A repeated list of passages.

Fields
passages[] object (GroundingPassage)

List of passages.

JSON representation
{
  "passages": [
    {
      object (GroundingPassage)
    }
  ]
}

GroundingPassage

Passage included inline with a grounding configuration.

Fields
id string

Identifier for the passage for attributing this passage in grounded answers.

content object (Content)

Content of the passage.

JSON representation
{
  "id": string,
  "content": {
    object (Content)
  }
}

SemanticRetrieverConfig

Configuration for retrieving grounding content from a Corpus or Document created using the Semantic Retriever API.

Fields
source string

Required. Name of the resource for retrieval. Example: corpora/123 or corpora/123/documents/abc.

query object (Content)

Required. Query to use for matching Chunks in the given resource by similarity.

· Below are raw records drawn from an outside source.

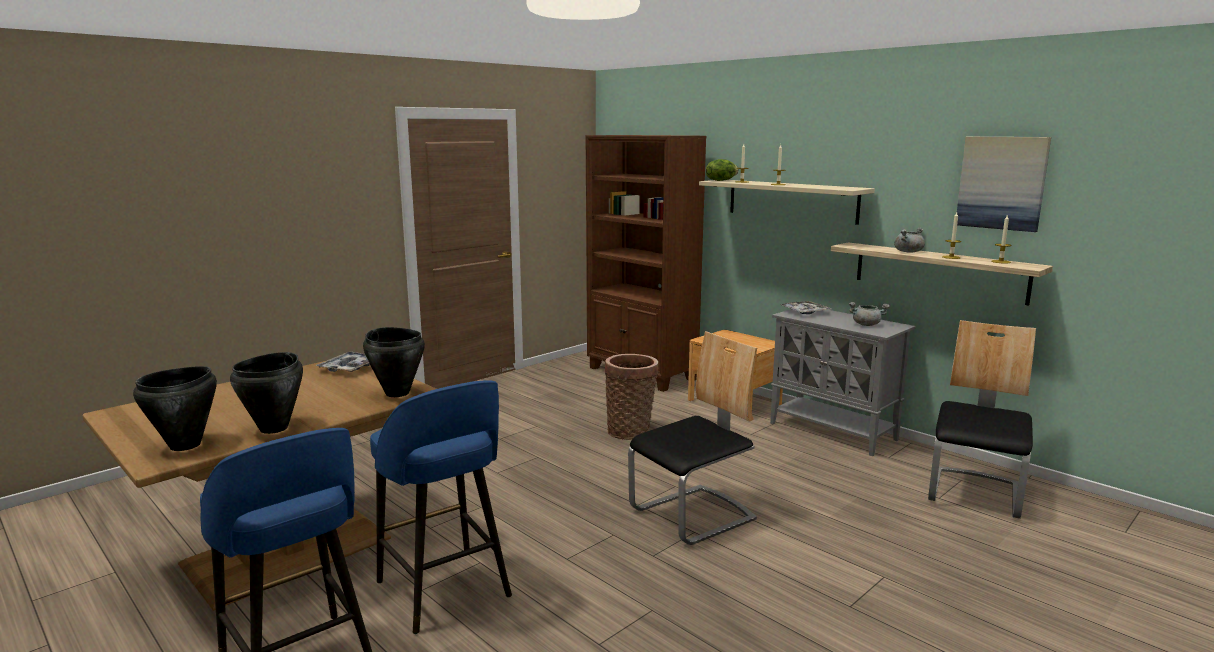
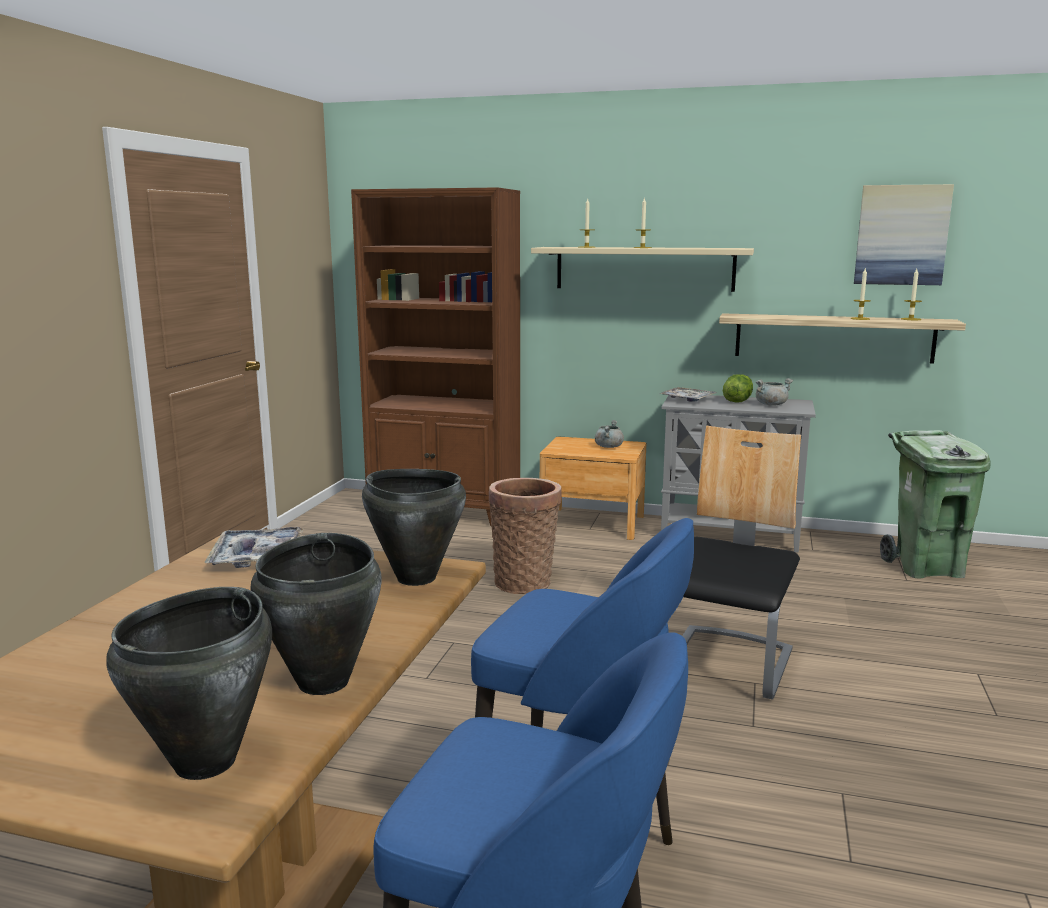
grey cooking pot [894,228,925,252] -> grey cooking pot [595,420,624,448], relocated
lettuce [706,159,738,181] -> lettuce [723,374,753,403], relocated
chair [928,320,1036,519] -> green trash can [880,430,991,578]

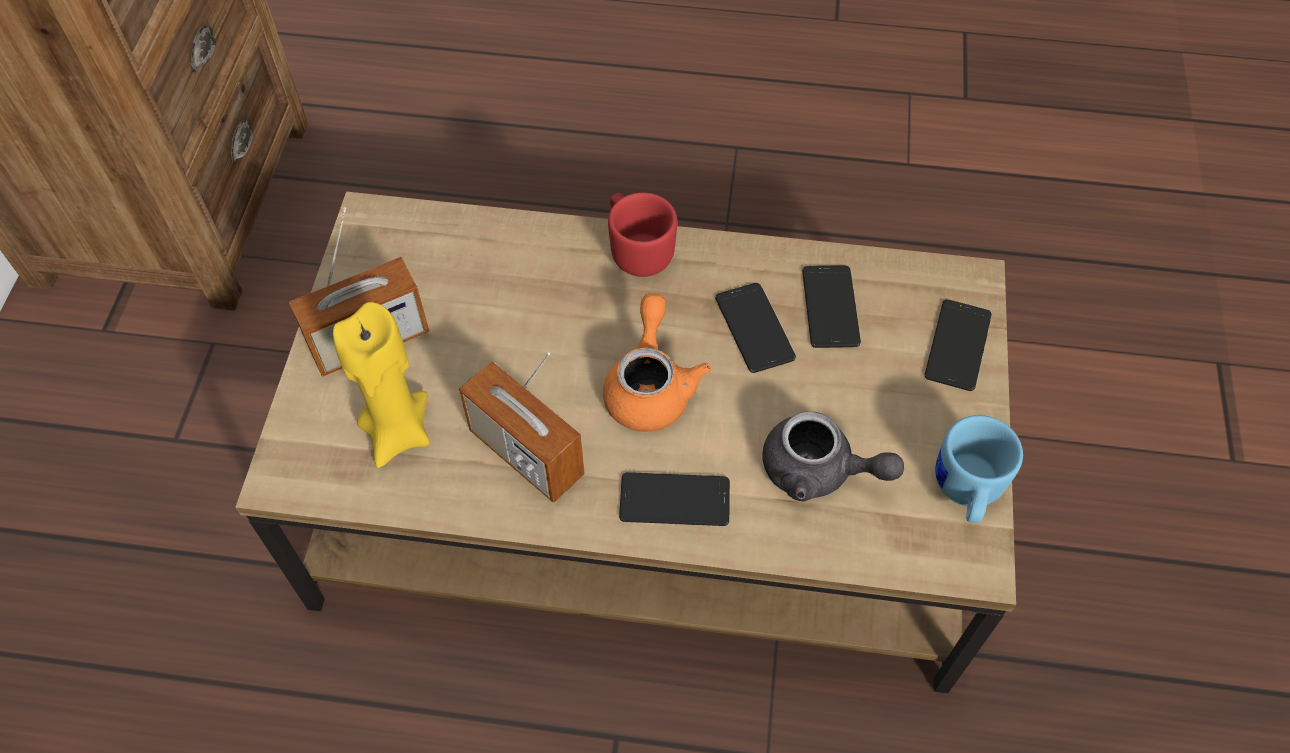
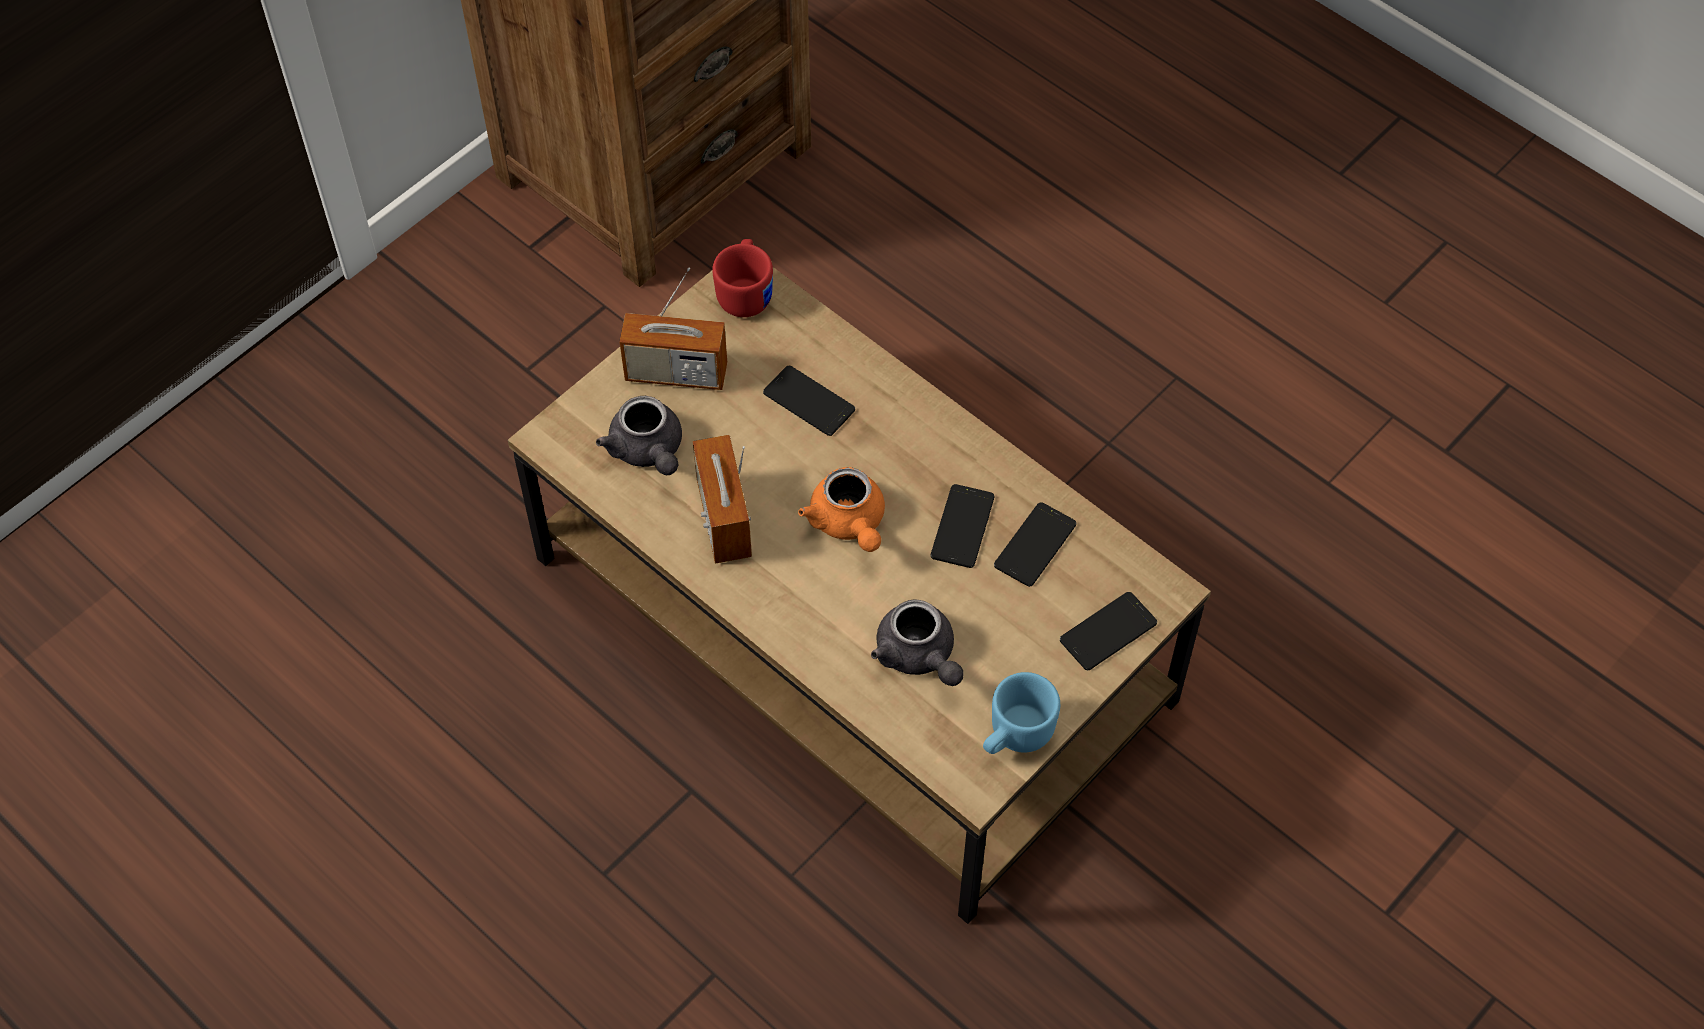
yellow candle [333,302,430,468] -> grey teapot [596,396,682,475]
red mug [608,192,677,277] -> red mug [712,239,773,317], relocated
phone [619,472,730,526] -> phone [763,366,855,436], relocated
orange teapot [603,294,711,432] -> orange teapot [798,467,885,552], 120 degrees clockwise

metadataFilters[] object (MetadataFilter)

Optional. Filters for selecting Documents and/or Chunks from the resource.

maxChunksCount integer

Optional. Maximum number of relevant Chunks to retrieve.

minimumRelevanceScore number

Optional. Minimum relevance score for retrieved relevant Chunks.

JSON representation
{
  "source": string,
  "query": {
    object (Content)
  },
  "metadataFilters": [
    {
      object (MetadataFilter)
    }
  ],
  "maxChunksCount": integer,
  "minimumRelevanceScore": number
}

AnswerStyle

Style for grounded answers.

Enums
ANSWER_STYLE_UNSPECIFIED Unspecified answer style.
ABSTRACTIVE Succint but abstract style.
EXTRACTIVE Very brief and extractive style.
VERBOSE Verbose style including extra details. The response may be formatted as a sentence, paragraph, multiple paragraphs, or bullet points, etc.

InputFeedback

Feedback related to the input data used to answer the question, as opposed to the model-generated response to the question.

Fields
safetyRatings[] object (SafetyRating)

Ratings for safety of the input. There is at most one rating per category.

blockReason enum (BlockReason)

Optional. If set, the input was blocked and no candidates are returned. Rephrase the input.

JSON representation
{
  "safetyRatings": [
    {
      object (SafetyRating)
    }
  ],
  "blockReason": enum (BlockReason)
}

BlockReason

Specifies what was the reason why input was blocked.

Enums
BLOCK_REASON_UNSPECIFIED Default value. This value is unused.
SAFETY Input was blocked due to safety reasons. Inspect safetyRatings to understand which safety category blocked it.
OTHER Input was blocked due to other reasons.